### [WORK REQUIRED]
Beginning with the first line, transcribe the entries below exactly through the line containing "本网提供的导航链接搜集整理自各大体育赛事平台及网友补充上", inclusive.

** Opening MATERIAL SHOWN block **

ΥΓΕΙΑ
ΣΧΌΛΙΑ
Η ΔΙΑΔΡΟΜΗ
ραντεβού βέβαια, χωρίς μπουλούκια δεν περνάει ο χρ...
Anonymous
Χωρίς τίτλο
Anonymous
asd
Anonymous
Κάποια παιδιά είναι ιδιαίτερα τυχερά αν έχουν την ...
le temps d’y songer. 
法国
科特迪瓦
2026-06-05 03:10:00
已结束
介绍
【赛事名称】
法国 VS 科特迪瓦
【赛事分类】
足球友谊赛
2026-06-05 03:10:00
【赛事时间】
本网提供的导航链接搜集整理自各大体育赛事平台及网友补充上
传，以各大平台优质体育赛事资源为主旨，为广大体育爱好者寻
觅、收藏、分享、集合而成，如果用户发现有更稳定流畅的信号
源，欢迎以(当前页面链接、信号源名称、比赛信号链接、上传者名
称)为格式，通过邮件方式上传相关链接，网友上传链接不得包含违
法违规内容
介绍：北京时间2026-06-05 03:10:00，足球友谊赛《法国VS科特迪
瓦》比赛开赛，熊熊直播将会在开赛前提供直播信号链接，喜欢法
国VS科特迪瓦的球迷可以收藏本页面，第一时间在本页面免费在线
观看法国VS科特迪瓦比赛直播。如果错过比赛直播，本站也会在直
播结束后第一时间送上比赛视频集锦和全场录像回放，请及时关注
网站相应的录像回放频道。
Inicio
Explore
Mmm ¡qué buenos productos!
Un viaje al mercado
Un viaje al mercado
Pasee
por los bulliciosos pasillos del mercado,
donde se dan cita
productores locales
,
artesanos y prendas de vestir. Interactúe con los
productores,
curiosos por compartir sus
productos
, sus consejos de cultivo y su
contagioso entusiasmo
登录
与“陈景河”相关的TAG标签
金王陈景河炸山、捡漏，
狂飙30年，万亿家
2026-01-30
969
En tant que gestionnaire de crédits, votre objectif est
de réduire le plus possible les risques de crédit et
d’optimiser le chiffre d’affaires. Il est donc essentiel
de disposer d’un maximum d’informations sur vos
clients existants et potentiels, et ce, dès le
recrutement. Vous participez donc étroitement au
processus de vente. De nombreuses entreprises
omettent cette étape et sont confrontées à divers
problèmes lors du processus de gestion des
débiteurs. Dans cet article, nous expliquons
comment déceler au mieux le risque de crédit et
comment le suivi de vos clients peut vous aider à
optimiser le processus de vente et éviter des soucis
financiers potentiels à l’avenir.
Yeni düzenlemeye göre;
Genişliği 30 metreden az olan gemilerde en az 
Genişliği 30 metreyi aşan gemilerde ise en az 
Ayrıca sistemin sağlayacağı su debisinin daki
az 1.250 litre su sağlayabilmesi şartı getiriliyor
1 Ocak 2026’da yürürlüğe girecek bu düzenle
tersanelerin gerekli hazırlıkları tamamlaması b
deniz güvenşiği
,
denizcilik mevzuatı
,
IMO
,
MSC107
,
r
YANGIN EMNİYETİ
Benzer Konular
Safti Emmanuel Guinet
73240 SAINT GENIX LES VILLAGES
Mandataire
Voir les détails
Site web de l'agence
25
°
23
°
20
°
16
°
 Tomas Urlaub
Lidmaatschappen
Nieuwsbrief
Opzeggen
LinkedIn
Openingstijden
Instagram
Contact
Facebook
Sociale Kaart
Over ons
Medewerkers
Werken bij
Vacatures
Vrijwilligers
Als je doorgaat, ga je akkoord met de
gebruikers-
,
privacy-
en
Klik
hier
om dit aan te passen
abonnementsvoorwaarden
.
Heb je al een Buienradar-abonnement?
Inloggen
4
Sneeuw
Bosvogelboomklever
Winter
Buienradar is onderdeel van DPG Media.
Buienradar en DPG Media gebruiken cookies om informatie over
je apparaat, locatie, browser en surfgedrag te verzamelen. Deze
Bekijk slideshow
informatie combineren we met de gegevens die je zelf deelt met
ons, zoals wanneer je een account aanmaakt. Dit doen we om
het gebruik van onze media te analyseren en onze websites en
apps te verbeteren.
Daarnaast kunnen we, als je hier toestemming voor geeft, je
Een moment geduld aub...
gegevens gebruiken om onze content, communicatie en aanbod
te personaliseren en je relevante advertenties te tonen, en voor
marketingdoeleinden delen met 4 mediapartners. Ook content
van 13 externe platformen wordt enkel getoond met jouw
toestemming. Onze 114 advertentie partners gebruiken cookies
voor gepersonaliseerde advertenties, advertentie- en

** Closing MATERIAL SHOWN block **

### [RESULT]
ΥΓΕΙΑ
ΣΧΌΛΙΑ
Η ΔΙΑΔΡΟΜΗ
ραντεβού βέβαια, χωρίς μπουλούκια δεν περνάει ο χρ...
Anonymous
Χωρίς τίτλο
Anonymous
asd
Anonymous
Κάποια παιδιά είναι ιδιαίτερα τυχερά αν έχουν την ...
le temps d’y songer. 
法国
科特迪瓦
2026-06-05 03:10:00
已结束
介绍
【赛事名称】
法国 VS 科特迪瓦
【赛事分类】
足球友谊赛
2026-06-05 03:10:00
【赛事时间】
本网提供的导航链接搜集整理自各大体育赛事平台及网友补充上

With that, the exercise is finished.